*** Block opens ***

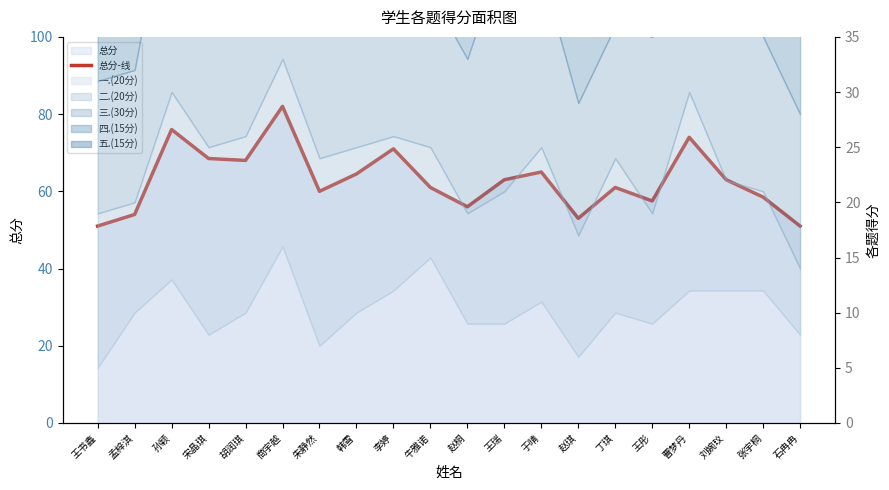

How many lines are shown in the chart?

1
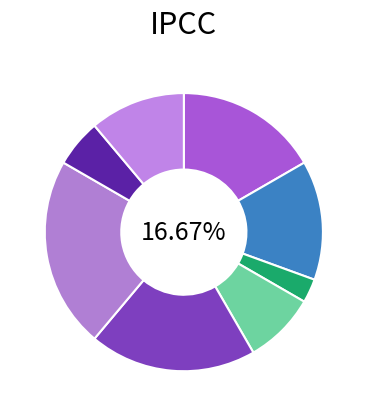

Is Генеральний директор the majority of the pie?

No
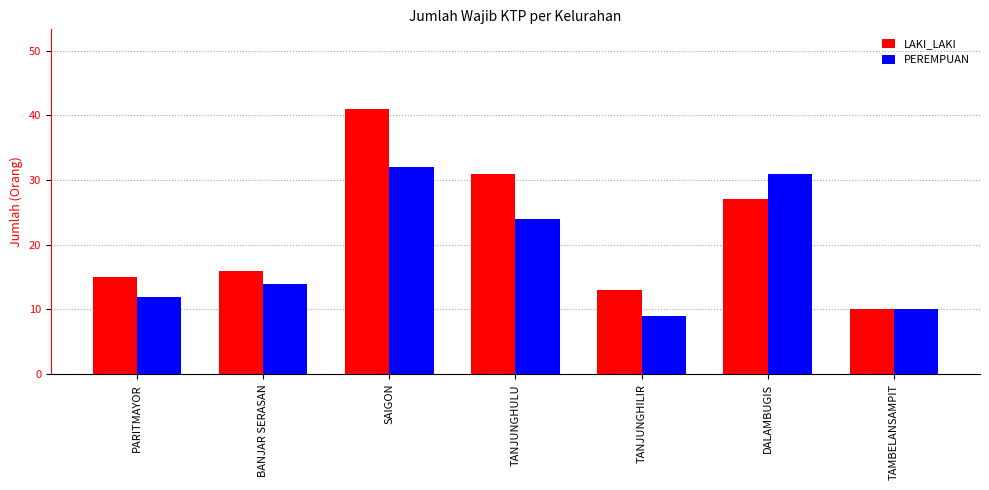

At which label does LAKI_LAKI reach its peak?

SAIGON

*** Block closes ***

Task requirements
Copy out every one of the entries above word for word, leaving out the pictures.

Answer for the task
How many lines are shown in the chart?

1

Is Генеральний директор the majority of the pie?

No

At which label does LAKI_LAKI reach its peak?

SAIGON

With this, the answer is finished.